== Task directions ==
Reproduce the following listing word for word, every line from start to finish.

* * *

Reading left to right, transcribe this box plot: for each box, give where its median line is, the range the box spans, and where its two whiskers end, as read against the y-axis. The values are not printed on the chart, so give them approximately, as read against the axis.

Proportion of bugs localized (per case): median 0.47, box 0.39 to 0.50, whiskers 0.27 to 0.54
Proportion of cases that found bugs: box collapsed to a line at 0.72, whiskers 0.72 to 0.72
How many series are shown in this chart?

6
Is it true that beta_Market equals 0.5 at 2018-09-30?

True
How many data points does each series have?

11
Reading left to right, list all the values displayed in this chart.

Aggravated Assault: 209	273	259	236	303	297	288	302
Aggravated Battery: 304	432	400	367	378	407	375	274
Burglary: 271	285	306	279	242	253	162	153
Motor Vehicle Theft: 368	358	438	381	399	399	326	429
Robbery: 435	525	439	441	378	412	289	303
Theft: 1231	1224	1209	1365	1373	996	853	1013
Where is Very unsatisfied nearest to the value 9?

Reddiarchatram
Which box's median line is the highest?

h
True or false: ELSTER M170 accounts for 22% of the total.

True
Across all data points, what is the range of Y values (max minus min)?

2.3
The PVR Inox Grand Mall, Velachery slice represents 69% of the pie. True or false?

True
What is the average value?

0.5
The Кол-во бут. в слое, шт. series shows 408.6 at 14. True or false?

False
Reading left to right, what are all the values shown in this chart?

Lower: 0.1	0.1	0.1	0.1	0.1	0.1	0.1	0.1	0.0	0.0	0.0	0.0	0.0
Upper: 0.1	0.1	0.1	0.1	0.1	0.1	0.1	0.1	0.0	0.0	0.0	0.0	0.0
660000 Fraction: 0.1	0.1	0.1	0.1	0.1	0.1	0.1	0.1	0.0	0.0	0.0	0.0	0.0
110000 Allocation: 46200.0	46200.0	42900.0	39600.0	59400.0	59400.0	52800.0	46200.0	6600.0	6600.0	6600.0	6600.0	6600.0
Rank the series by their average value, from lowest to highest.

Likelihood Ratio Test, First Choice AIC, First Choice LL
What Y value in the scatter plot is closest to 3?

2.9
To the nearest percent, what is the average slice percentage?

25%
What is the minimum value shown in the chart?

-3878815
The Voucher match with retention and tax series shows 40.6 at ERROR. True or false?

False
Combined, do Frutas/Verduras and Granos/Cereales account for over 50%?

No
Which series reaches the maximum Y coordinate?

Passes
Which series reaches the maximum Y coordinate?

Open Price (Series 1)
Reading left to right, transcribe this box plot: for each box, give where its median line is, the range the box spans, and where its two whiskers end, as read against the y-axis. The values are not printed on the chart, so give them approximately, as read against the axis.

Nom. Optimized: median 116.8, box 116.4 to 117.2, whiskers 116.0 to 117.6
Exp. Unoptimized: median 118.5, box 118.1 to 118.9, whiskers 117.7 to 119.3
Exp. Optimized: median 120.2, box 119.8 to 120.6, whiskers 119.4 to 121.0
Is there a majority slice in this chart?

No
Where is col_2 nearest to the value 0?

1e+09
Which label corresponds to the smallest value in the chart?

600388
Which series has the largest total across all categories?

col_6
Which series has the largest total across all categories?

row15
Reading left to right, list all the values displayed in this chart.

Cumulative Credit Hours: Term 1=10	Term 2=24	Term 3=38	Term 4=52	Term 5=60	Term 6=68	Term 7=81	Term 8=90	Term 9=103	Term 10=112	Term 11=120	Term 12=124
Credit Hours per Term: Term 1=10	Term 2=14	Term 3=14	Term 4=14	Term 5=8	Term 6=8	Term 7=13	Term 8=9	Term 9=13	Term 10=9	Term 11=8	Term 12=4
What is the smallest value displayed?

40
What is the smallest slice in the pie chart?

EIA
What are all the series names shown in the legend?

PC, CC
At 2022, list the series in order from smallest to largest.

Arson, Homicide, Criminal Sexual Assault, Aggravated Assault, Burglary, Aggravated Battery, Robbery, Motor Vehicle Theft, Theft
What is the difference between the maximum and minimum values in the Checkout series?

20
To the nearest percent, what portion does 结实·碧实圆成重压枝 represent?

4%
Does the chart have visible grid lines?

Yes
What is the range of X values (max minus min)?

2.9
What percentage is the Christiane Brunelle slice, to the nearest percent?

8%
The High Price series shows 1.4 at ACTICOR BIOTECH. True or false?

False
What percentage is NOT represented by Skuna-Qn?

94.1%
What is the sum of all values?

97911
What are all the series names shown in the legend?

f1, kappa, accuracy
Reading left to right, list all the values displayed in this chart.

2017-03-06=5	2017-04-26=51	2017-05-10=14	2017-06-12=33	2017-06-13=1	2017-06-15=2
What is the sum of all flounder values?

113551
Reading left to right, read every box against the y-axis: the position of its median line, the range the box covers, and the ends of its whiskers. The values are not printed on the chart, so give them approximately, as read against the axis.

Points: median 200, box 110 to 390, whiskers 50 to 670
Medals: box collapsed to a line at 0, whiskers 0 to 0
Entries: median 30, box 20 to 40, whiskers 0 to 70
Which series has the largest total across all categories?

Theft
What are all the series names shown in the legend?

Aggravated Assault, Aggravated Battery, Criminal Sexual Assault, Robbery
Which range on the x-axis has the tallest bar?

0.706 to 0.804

* * *

== Exercise response ==
Reading left to right, transcribe this box plot: for each box, give where its median line is, the range the box spans, and where its two whiskers end, as read against the y-axis. The values are not printed on the chart, so give them approximately, as read against the axis.

Proportion of bugs localized (per case): median 0.47, box 0.39 to 0.50, whiskers 0.27 to 0.54
Proportion of cases that found bugs: box collapsed to a line at 0.72, whiskers 0.72 to 0.72
How many series are shown in this chart?

6
Is it true that beta_Market equals 0.5 at 2018-09-30?

True
How many data points does each series have?

11
Reading left to right, list all the values displayed in this chart.

Aggravated Assault: 209	273	259	236	303	297	288	302
Aggravated Battery: 304	432	400	367	378	407	375	274
Burglary: 271	285	306	279	242	253	162	153
Motor Vehicle Theft: 368	358	438	381	399	399	326	429
Robbery: 435	525	439	441	378	412	289	303
Theft: 1231	1224	1209	1365	1373	996	853	1013
Where is Very unsatisfied nearest to the value 9?

Reddiarchatram
Which box's median line is the highest?

h
True or false: ELSTER M170 accounts for 22% of the total.

True
Across all data points, what is the range of Y values (max minus min)?

2.3
The PVR Inox Grand Mall, Velachery slice represents 69% of the pie. True or false?

True
What is the average value?

0.5
The Кол-во бут. в слое, шт. series shows 408.6 at 14. True or false?

False
Reading left to right, what are all the values shown in this chart?

Lower: 0.1	0.1	0.1	0.1	0.1	0.1	0.1	0.1	0.0	0.0	0.0	0.0	0.0
Upper: 0.1	0.1	0.1	0.1	0.1	0.1	0.1	0.1	0.0	0.0	0.0	0.0	0.0
660000 Fraction: 0.1	0.1	0.1	0.1	0.1	0.1	0.1	0.1	0.0	0.0	0.0	0.0	0.0
110000 Allocation: 46200.0	46200.0	42900.0	39600.0	59400.0	59400.0	52800.0	46200.0	6600.0	6600.0	6600.0	6600.0	6600.0
Rank the series by their average value, from lowest to highest.

Likelihood Ratio Test, First Choice AIC, First Choice LL
What Y value in the scatter plot is closest to 3?

2.9
To the nearest percent, what is the average slice percentage?

25%
What is the minimum value shown in the chart?

-3878815
The Voucher match with retention and tax series shows 40.6 at ERROR. True or false?

False
Combined, do Frutas/Verduras and Granos/Cereales account for over 50%?

No
Which series reaches the maximum Y coordinate?

Passes
Which series reaches the maximum Y coordinate?

Open Price (Series 1)
Reading left to right, transcribe this box plot: for each box, give where its median line is, the range the box spans, and where its two whiskers end, as read against the y-axis. The values are not printed on the chart, so give them approximately, as read against the axis.

Nom. Optimized: median 116.8, box 116.4 to 117.2, whiskers 116.0 to 117.6
Exp. Unoptimized: median 118.5, box 118.1 to 118.9, whiskers 117.7 to 119.3
Exp. Optimized: median 120.2, box 119.8 to 120.6, whiskers 119.4 to 121.0
Is there a majority slice in this chart?

No
Where is col_2 nearest to the value 0?

1e+09
Which label corresponds to the smallest value in the chart?

600388
Which series has the largest total across all categories?

col_6
Which series has the largest total across all categories?

row15
Reading left to right, list all the values displayed in this chart.

Cumulative Credit Hours: Term 1=10	Term 2=24	Term 3=38	Term 4=52	Term 5=60	Term 6=68	Term 7=81	Term 8=90	Term 9=103	Term 10=112	Term 11=120	Term 12=124
Credit Hours per Term: Term 1=10	Term 2=14	Term 3=14	Term 4=14	Term 5=8	Term 6=8	Term 7=13	Term 8=9	Term 9=13	Term 10=9	Term 11=8	Term 12=4
What is the smallest value displayed?

40
What is the smallest slice in the pie chart?

EIA
What are all the series names shown in the legend?

PC, CC
At 2022, list the series in order from smallest to largest.

Arson, Homicide, Criminal Sexual Assault, Aggravated Assault, Burglary, Aggravated Battery, Robbery, Motor Vehicle Theft, Theft
What is the difference between the maximum and minimum values in the Checkout series?

20
To the nearest percent, what portion does 结实·碧实圆成重压枝 represent?

4%
Does the chart have visible grid lines?

Yes
What is the range of X values (max minus min)?

2.9
What percentage is the Christiane Brunelle slice, to the nearest percent?

8%
The High Price series shows 1.4 at ACTICOR BIOTECH. True or false?

False
What percentage is NOT represented by Skuna-Qn?

94.1%
What is the sum of all values?

97911
What are all the series names shown in the legend?

f1, kappa, accuracy
Reading left to right, list all the values displayed in this chart.

2017-03-06=5	2017-04-26=51	2017-05-10=14	2017-06-12=33	2017-06-13=1	2017-06-15=2
What is the sum of all flounder values?

113551
Reading left to right, read every box against the y-axis: the position of its median line, the range the box covers, and the ends of its whiskers. The values are not printed on the chart, so give them approximately, as read against the axis.

Points: median 200, box 110 to 390, whiskers 50 to 670
Medals: box collapsed to a line at 0, whiskers 0 to 0
Entries: median 30, box 20 to 40, whiskers 0 to 70
Which series has the largest total across all categories?

Theft
What are all the series names shown in the legend?

Aggravated Assault, Aggravated Battery, Criminal Sexual Assault, Robbery
Which range on the x-axis has the tallest bar?

0.706 to 0.804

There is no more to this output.